DOCUMENT TEXT >>
========================
GLF Schools

GLF Schools

GLF Schools was founded in 2012 in order to enable the federation of Glyn School (an academy in 2011) and Danetree Junior School. Together, we began our journey to become a MAT of more than 1000 talented staff working with over 10,000 children in 40 schools across 5 regions in southern England.

Our Schools

Banbury Region

Banstead Region

Berkshire & Hampshire Region

Caterham Region

Crawley Region

Didcot Region

Epsom Region

London Boroughs

Redhill Region

Sunbury & Camberley Region

Maths: Teaching for Mastery

Maths is a fundamental part of everyday life. It is critical to science, technology and engineering and a necessity for employability. Our high-quality maths education at Danetree provides a foundation for understanding the world, an ability to reason and encourages a sense of enjoyment and curiosity about the subject. Teaching for Mastery offers all pupils the opportunity to access the full maths curriculum: building self-confidence and resilience in every child regardless of their starting point.
========================
REQUIRED TASKS >>
A) Extract the part of the GLF Schools page starting at "Redhill Region" and ending at "their starting point.".
B) According to the GLF Schools page, in what year was GLF Schools founded?
C) Proceed with the GLF Schools page from where it stops.
The lines after the GLF Schools page aren't needed for anything here.

DATA PROVIDED >>
========================
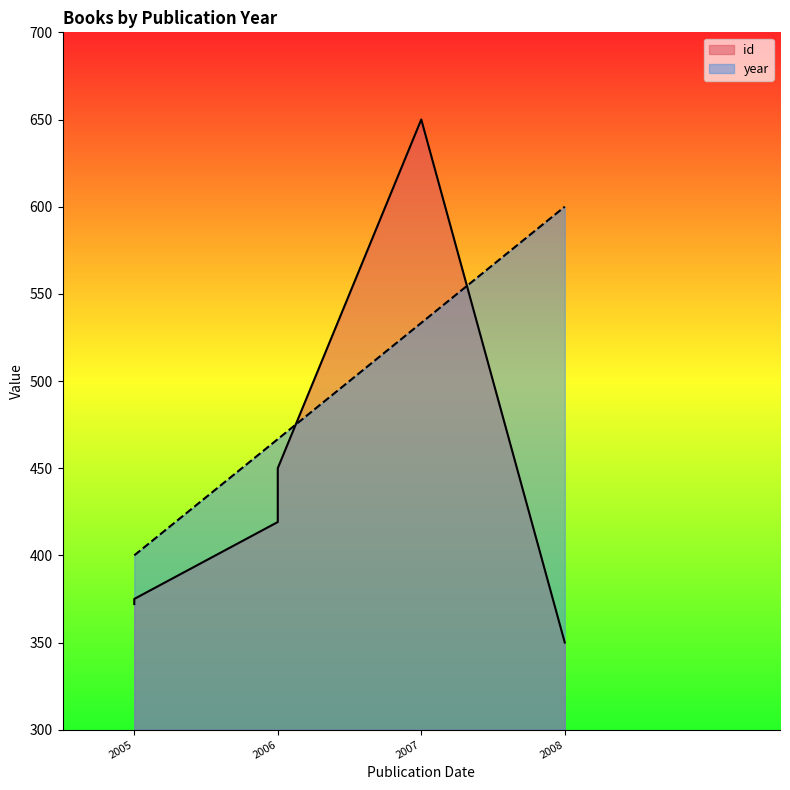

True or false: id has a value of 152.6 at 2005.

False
========================
OUTPUTS FOR THE TASKS >>
A)
Redhill Region

Sunbury & Camberley Region

Maths: Teaching for Mastery

Maths is a fundamental part of everyday life. It is critical to science, technology and engineering and a necessity for employability. Our high-quality maths education at Danetree provides a foundation for understanding the world, an ability to reason and encourages a sense of enjoyment and curiosity about the subject. Teaching for Mastery offers all pupils the opportunity to access the full maths curriculum: building self-confidence and resilience in every child regardless of their starting point.

B) 2012

C)
Our Vision and Rationale

At Danetree, our primary aim for Mathematics is to equip children with the skills essential to enhance life opportunities. A secure knowledge and understanding of Mathematics will enable children to access and make links to the rest of the curriculum.  We want children to be able to enjoy and explore the beauty of Mathematics, developing an awe and wonder for this subject which will inspire them to ask questions, make connections and spot patterns. Children will learn Mathematics through a ‘Teaching for Mastery’ approach which is underpinned by five ‘Big Ideas’. Opportunities will be given for children to apply their learning of concepts to a range of sophisticated reasoning problems where learning becomes more relevant in real life contexts.  In order to embed learning and master the curriculum, learners are challenged through breadth and depth of concepts. Number fluency is a core principle, ensuring that children have solid foundations which are built on year by year. We expect children to be able to retrieve prior learning regularly and select the most efficient method to solve a problem. Through exposure to rich language and the use of stem sentences, we want our learners to reason and explain their mathematical thinking. We aim to build resilience in learning by helping our learners to be independent and have strategies to approach unknown problems as well as reflect and learn from mistakes.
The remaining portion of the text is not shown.